----- Texto del ejercicio -----

Santiago Peña lleva en la Presidencia de la República apenas 120 días y se puede afirmar, con escaso margen de error, que ha originado innecesarios conflictos que están logrando socavar no solamente su imagen, sino que, en poco tiempo, tanto él como sus correligionarios cartistas en el Congreso de la Nación parecen haber decidido dinamitar la misma institucionalidad de la República.
Paraguay es el único país que, después de la pandemia, volvió a elegir al partido oficialista; toda Latinoamérica castigó a sus gobiernos tras la pandemia, pero aquí se les renovó el contrato, y peor, Peña asumió el cargo contando con todas las ventajas: el partido que lo llevó a la Presidencia, la Asociación Nacional Republicana (ANR) Partido Colorado logró mayoría propia en la Cámara de Senadores y de Diputados. Con esto se presumía que el Ejecutivo podía trazar planes y políticas públicas sin obstáculos y construir el bienestar tan necesario de la población.
Lo que nadie vio venir, y ni se puede entender actualmente, es la cadena de absurdos que se plantea con la imposición autoritaria y dictatorial del proyecto de ley de superintendencia de jubilaciones y pensiones. No caben dudas respecto a que la seguridad social en Paraguay está en crisis y que gobierno alguno ha impulsado acciones de importancia para garantizar este derecho a la población.

----- Entradas proporcionadas -----

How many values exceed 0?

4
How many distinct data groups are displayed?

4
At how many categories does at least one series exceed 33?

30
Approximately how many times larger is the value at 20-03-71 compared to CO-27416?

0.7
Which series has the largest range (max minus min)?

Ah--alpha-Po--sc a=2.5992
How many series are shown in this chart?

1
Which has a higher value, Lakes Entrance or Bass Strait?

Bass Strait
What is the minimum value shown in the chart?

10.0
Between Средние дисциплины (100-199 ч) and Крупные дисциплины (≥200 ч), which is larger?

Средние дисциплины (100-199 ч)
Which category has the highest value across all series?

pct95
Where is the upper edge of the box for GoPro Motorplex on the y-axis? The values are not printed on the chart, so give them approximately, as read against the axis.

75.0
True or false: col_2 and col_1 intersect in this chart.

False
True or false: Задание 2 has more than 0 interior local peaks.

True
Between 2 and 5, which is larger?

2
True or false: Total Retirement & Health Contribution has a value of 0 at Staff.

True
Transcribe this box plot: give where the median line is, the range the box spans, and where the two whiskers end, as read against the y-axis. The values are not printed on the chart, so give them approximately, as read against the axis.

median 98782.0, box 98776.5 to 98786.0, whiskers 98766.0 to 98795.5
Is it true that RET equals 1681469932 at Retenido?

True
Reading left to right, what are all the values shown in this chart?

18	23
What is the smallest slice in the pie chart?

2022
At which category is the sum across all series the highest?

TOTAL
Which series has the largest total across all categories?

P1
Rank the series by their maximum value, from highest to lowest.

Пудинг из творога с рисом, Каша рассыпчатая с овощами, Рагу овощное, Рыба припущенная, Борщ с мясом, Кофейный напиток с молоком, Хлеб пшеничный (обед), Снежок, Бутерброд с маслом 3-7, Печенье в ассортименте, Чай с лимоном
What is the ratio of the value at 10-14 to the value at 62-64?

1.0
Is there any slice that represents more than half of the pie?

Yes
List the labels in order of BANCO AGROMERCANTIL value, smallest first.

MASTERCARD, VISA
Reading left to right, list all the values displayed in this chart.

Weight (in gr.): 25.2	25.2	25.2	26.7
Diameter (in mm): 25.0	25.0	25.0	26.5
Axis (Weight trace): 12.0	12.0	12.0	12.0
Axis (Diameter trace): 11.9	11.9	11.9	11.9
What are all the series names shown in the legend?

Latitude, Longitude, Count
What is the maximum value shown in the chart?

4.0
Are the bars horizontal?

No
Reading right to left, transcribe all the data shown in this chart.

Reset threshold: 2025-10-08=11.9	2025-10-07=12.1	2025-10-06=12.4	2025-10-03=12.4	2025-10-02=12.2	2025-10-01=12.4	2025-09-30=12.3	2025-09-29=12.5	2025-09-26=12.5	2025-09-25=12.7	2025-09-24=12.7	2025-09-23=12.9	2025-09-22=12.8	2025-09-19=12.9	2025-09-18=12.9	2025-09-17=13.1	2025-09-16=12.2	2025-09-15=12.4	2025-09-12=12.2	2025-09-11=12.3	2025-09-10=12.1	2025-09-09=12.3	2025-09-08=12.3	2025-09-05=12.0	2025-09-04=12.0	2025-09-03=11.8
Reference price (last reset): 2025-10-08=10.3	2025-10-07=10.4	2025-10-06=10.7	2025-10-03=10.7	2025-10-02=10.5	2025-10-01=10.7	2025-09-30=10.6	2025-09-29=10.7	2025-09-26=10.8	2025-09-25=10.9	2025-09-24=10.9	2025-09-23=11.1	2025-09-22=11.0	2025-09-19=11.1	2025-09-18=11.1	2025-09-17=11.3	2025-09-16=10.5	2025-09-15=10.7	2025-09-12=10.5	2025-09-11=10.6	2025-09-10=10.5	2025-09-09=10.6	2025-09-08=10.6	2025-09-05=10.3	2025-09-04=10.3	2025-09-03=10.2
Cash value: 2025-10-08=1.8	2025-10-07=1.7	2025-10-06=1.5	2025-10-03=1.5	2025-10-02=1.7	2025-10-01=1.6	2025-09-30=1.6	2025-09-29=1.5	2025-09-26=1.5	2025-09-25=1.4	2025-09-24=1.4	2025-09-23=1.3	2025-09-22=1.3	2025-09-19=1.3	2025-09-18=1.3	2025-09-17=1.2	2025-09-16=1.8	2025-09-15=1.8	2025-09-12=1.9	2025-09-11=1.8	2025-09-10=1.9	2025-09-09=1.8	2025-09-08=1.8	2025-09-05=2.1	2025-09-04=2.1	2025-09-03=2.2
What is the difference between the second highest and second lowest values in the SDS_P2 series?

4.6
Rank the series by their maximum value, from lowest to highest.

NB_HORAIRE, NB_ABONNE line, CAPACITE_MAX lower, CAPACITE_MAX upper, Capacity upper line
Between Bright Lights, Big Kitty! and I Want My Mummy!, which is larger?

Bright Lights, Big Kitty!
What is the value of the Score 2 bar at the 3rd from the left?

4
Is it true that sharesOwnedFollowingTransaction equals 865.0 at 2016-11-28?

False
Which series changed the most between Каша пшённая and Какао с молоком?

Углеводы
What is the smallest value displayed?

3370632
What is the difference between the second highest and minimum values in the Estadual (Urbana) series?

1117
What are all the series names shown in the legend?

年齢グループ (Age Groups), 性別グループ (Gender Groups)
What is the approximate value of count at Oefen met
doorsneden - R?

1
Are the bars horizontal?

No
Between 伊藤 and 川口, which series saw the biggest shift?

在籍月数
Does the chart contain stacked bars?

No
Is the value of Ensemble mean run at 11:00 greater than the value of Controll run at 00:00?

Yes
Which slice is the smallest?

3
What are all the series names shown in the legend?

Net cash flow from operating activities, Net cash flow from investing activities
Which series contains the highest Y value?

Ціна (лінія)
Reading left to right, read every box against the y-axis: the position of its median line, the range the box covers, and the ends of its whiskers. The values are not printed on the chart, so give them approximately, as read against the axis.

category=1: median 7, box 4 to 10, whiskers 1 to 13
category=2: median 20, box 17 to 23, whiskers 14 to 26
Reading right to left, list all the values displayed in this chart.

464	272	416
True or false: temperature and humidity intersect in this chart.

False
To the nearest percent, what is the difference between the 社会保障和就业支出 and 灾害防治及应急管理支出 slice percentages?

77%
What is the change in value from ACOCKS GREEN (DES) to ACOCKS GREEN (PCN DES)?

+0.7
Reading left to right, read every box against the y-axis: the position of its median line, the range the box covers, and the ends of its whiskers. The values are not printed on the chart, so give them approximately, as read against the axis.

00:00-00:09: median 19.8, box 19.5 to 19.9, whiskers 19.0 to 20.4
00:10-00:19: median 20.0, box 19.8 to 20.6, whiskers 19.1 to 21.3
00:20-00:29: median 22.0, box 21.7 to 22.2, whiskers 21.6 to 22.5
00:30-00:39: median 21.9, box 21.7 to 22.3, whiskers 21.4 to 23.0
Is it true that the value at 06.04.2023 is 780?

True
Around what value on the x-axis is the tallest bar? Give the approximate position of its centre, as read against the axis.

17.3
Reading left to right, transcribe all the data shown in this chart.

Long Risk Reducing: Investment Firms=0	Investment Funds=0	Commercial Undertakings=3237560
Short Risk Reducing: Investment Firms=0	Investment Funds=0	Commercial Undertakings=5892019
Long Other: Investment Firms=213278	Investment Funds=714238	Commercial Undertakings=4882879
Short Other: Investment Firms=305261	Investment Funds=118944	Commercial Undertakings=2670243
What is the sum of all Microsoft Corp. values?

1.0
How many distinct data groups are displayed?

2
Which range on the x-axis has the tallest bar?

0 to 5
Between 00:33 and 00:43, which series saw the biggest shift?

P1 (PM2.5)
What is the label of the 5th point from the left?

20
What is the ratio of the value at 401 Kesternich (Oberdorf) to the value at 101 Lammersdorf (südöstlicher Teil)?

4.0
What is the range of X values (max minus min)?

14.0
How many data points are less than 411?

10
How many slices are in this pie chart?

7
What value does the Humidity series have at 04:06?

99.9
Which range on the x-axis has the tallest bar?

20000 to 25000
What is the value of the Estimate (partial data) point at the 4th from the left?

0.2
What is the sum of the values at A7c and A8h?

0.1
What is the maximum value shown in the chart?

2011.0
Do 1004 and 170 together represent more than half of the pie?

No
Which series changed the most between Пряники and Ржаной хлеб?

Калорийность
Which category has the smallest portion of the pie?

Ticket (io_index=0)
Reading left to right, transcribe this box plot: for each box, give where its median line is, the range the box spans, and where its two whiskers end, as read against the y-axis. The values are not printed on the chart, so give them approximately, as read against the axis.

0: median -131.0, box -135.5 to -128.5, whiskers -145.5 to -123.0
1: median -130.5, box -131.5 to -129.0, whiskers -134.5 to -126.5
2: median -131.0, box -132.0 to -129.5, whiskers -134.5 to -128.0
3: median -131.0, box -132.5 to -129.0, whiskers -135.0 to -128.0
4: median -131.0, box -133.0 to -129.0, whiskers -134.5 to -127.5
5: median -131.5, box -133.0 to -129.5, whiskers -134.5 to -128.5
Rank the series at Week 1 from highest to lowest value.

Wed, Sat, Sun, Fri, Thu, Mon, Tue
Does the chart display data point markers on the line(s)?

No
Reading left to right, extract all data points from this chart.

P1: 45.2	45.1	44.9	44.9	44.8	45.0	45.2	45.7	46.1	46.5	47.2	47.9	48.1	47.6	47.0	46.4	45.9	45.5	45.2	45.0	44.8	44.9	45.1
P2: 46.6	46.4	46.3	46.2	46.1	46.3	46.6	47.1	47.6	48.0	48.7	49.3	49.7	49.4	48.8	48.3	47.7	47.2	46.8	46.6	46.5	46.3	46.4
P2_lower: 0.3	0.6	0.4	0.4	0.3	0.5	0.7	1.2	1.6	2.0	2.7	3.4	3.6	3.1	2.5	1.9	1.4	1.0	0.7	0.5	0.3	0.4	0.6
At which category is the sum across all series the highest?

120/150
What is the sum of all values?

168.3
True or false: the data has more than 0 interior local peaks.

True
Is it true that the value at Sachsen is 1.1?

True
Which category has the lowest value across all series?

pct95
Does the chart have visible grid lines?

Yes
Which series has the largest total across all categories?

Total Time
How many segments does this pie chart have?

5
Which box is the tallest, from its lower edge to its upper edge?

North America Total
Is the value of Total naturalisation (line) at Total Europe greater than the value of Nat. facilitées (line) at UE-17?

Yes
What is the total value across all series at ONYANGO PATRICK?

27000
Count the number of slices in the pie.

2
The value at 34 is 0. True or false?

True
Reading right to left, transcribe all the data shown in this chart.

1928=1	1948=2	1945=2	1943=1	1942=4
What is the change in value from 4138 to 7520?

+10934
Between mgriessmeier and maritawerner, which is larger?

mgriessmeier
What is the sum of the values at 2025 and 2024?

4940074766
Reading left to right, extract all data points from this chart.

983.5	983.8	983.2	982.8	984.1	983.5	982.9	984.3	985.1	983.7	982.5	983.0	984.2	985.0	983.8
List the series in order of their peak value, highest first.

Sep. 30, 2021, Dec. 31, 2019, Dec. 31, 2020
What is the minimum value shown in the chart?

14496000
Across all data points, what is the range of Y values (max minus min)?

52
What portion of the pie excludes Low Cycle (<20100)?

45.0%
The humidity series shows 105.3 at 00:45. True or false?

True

-----

Acciones requeridas:
- a) Enumera todos los órganos del Estado paraguayo que se nombran en el texto sobre el gobierno de Santiago Peña.
- b) Transcribe del texto sobre el gobierno de Santiago Peña todo lo que va desde "Santiago Peña lleva" hasta "de la República.".
- c) Prosigue el texto sobre el gobierno de Santiago Peña a partir de la última oración que se muestra.

Respuestas en orden:
- a)
Presidencia de la República
Congreso de la Nación
Cámara de Senadores
Cámara de Diputados
Ejecutivo

- b)
Santiago Peña lleva en la Presidencia de la República apenas 120 días y se puede afirmar, con escaso margen de error, que ha originado innecesarios conflictos que están logrando socavar no solamente su imagen, sino que, en poco tiempo, tanto él como sus correligionarios cartistas en el Congreso de la Nación parecen haber decidido dinamitar la misma institucionalidad de la República.

- c)
Lo que sí deja un reguero de dudas, sospechas e incertidumbre es la prisa y los groseros modos con que está operando el cartismo en el Parlamento para imponer una normativa que regula un tema tan sensible como son los fondos jubilatorios.
Si del modelo de gestión del titular del Poder Ejecutivo podemos afirmar que es cuestionable, y que es controvertido su estilo de administrar crisis, de la gestión parlamentaria debemos escandalizarnos de tener que desempolvar en pleno siglo XXI expresiones como atropello a la democracia, autoritarismo, dictadura, prepotencia descarada y atraco, después de los 34 años que llevamos viviendo en democracia tras una dictadura que tanto oprobio, dolor y muertes causó.
En este caluroso diciembre necesitamos reflexionar sobre los protagonistas y sus razones para apurar e imponer un proyecto de ley que genera más dudas y críticas que certezas. ¿Cuál es la prisa para aprobar de manera grosera un proyecto tan cuestionable? Y sobre todo, debemos preguntarnos qué agendas e intenciones se esconden detrás de la arrogancia, la soberbia y la vocación autoritaria que, en un espacio como el Senado, donde la norma debería ser precisamente hablar, debatir, discutir argumentos e ideas, precisamente en este recinto, la metáfora del cierre de debate se encarna brutalmente en un cierre de la democracia.
La presente es una jugada tan absurda como peligrosa. La torpeza y la arrogancia han ganado la primera partida con la imposición de una mayoría cuasi patoteril de 23 votos por un proyecto que es rechazado por trabajadores y los jubilados; por eso es hora de volver a preguntarnos cuál es el sentido de caldear el ambiente y enervar a una población que –hasta ahora– ha venido soportando en forma estoica la crisis económica, la falta de empleo, salud y educación públicas deficientes y la elevada inseguridad que afecta particularmente a los trabajadores y estudiantes.
Mención especial y vehemente repudio merecen los actos represivos que tuvieron lugar en las adyacencias del Congreso cuando policías agredieron a los trabajadores que protestaban.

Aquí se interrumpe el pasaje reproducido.